Chapter Twelve:
MGI Packers
MGI Packers 1991 to 1999
The time from when I joined Muller’s Meats in the fall of 1985 to the end of 1990, was an extremely stressful time for us in the business. We had no product differentiation and no cost advantage over competitors, and between the two, it made it very difficult to make a living. Furthermore, nothing positive was on the horizon. There was no reasonable scenario under which we would purchase one of our branded customers, a common method of gaining product differentiation and thus increasing margins. There was also no reasonable way for us to cut costs to gain a cost advantage over competitors.
Thus, I felt strongly that we should get out of the business, as I saw no profitable future in it for us.
By early 1989, my father began speaking several times a day on the phone with a Mark Ishoy, who was a manager at Canada Packers, the place from which we purchased much of our raw material, the cow carcasses. Mark knew of a slaughterhouse that had gone bankrupt in a town called Kitchener, Ontario. Mark proposed to my father that my father buy the slaughterhouse and that Mark would come to work for him. The thesis was that by owning our own slaughterhouse, we would be able to ensure ourselves of a more reliable supply of raw material, and also that we would be able to capture the extra gross margin that would be earned by the slaughterhouse.
In other words, instead of purchasing cow carcasses from a slaughterhouse like Canada Packers, we would be purchasing live cows from the stockyards, slaughtering the animals in our slaughterhouse in Kitchener, and then shipping the carcasses to the plant in Niagara Falls for deboning. The slaughterhouse, which we would own, would also sell the remaining parts of the animal and profit from that. Those parts include items such as the hides and the offals, meaning all the parts such as the brains, tongues, feet etc.

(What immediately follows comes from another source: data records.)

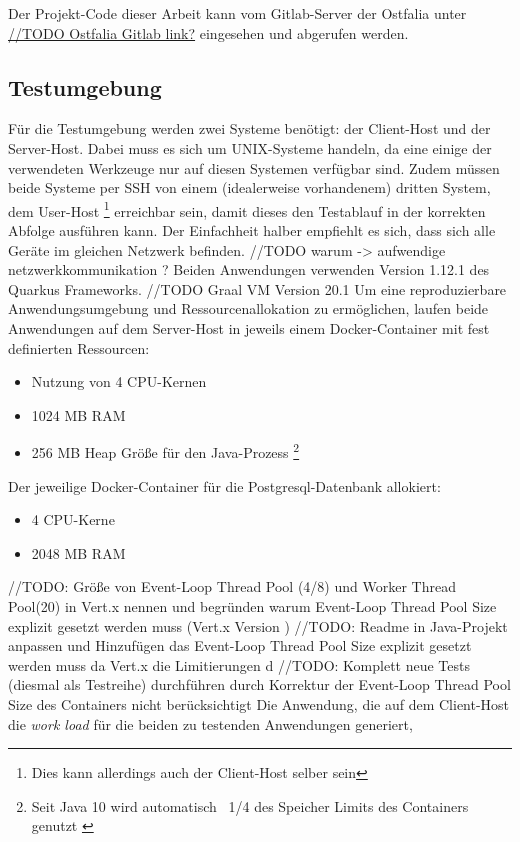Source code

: Der Projekt-Code dieser Arbeit kann vom Gitlab-Server der Ostfalia unter
\url{//TODO Ostfalia Gitlab link?} eingesehen und abgerufen werden.

\subsection{Testumgebung}
\label{section:testumgebung}
Für die Testumgebung werden zwei Systeme benötigt: der Client-Host und der Server-Host.
Dabei muss es sich um UNIX-Systeme handeln, da eine einige der verwendeten Werkzeuge nur
auf diesen Systemen verfügbar sind.
Zudem müssen beide Systeme per SSH von einem (idealerweise vorhandenem) dritten System, dem User-Host
\footnote{Dies kann allerdings auch der Client-Host selber sein}
erreichbar sein, damit dieses den Testablauf in der korrekten Abfolge ausführen kann.
Der Einfachheit halber empfiehlt es sich, dass sich alle Geräte im gleichen Netzwerk befinden.
//TODO warum -> aufwendige netzwerkkommunikation ?
Beiden Anwendungen verwenden Version 1.12.1 des Quarkus Frameworks.
//TODO Graal VM Version 20.1
Um eine reproduzierbare Anwendungsumgebung und Ressourcenallokation zu ermöglichen, laufen beide Anwendungen auf dem Server-Host in
jeweils einem Docker-Container mit fest definierten Ressourcen:
\begin{itemize}
	\item Nutzung von 4 CPU-Kernen
	\item 1024 MB RAM
	\item 256 MB Heap Größe für den Java-Prozess
	      \footnote{Seit Java 10 wird automatisch ~1/4 des Speicher Limits des Containers genutzt \parencite{Java10ReleaseNotes}}
\end{itemize}
Der jeweilige Docker-Container für die Postgresql-Datenbank allokiert:
\begin{itemize}
	\item 4 CPU-Kerne
	\item 2048 MB RAM
\end{itemize}
//TODO: Größe von Event-Loop Thread Pool (4/8) und Worker Thread Pool(20) in Vert.x nennen und begründen warum Event-Loop Thread Pool Size explizit
gesetzt werden muss (Vert.x Version )
//TODO: Readme in Java-Projekt anpassen und Hinzufügen das Event-Loop Thread Pool Size explizit gesetzt werden muss da Vert.x die Limitierungen d
//TODO: Komplett neue Tests (diesmal als Testreihe) durchführen durch Korrektur der Event-Loop Thread Pool Size
des Containers nicht berücksichtigt
Die Anwendung, die auf dem Client-Host die \textit{work load} für die beiden zu testenden Anwendungen generiert,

Mark was proposing that although my father would put the money in, he would be my father’s partner in the slaughterhouse venture. Mark also felt that it would be important to have a production manager and a cow buyer as part owners of the venture.
I was very strongly against this venture. I not only did not want us to enter this venture, but I wanted to exit the deboning business as well. I strongly argued that buying this slaughterhouse was throwing good money after bad.
Unfortunately, my father decided to proceed with the slaughterhouse venture. We put in all the money – millions – and the equity was divided up Mullers 50%, Frank Grof the cattle buyer 25%, Mark Ishoy 15% and Walter Marini the production manager 10%. The venture was called MGI Packers.
The slaughterhouse turned out to be as difficult a business as the deboning business was. Again, we had no product differentiation, and no cost advantage over competitors.
Mark felt strongly that we were spending a lot of unnecessary money transporting the carcasses from the slaughterhouse in Kitchener to the deboning plant in Niagara Falls. Mark felt that we should build an addition to the Kitchener plant and do the deboning in Kitchener instead of in Niagara Falls. Building the addition would have cost a couple of million dollars. I did a simple B-school calculation which showed that the cost of the building far exceeded the benefit that would be had from not transporting the carcasses. In addition, moving the deboning from Niagara Falls to Kitchener would mean that I and my father – and all the Niagara Falls employees, or at least those who wanted to – would have to commute one hundred miles each way each day to get to work. The other option was to move our residences. We were very happy in Niagara Falls, and there was no reason to move.
Unfortunately, I was outvoted, and the decision was made to close the factory in Niagara Falls and to add on a deboning room to the Kitchener plant. This meant borrowing all the money – about two million dollars – to build the addition.
In 1991, the plant in Niagara Falls closed and the deboning was moved to Kitchener. Joyce and I moved to Hamilton in the summer of 1993, and my parents moved to Ancaster shortly thereafter. I commuted together with my Dad from our homes to Kitchener. It was about an hour each way, and given that for many months of the year, the roads were icy and snow-covered, it was treacherous. We left for work when it was dark out and we got home when it was dark out.
From the time we moved the deboning operation from Niagara Falls to Kitchener, the operations still were unprofitable. We were bidding for the live cows against much larger firms with distinct cost advantages due to their size, and on the other end, we were selling each piece into commodity markets in which our products had no differentiation. Our facility, meanwhile, even though we were up to slaughtering about seven hundred cattle a day, still was at a cost disadvantage, particularly against the huge mid-western plants.
At this point, we did do one good thing. We bought a rendering facility in Toronto called Banner Rendering. Rendering is the process by which the animal fats and bones are cooked in a process that yields beef tallow and bone meal. This operation was profitable and actually sustained the money-losing Muller’s Meats and MGI Packers for a long time.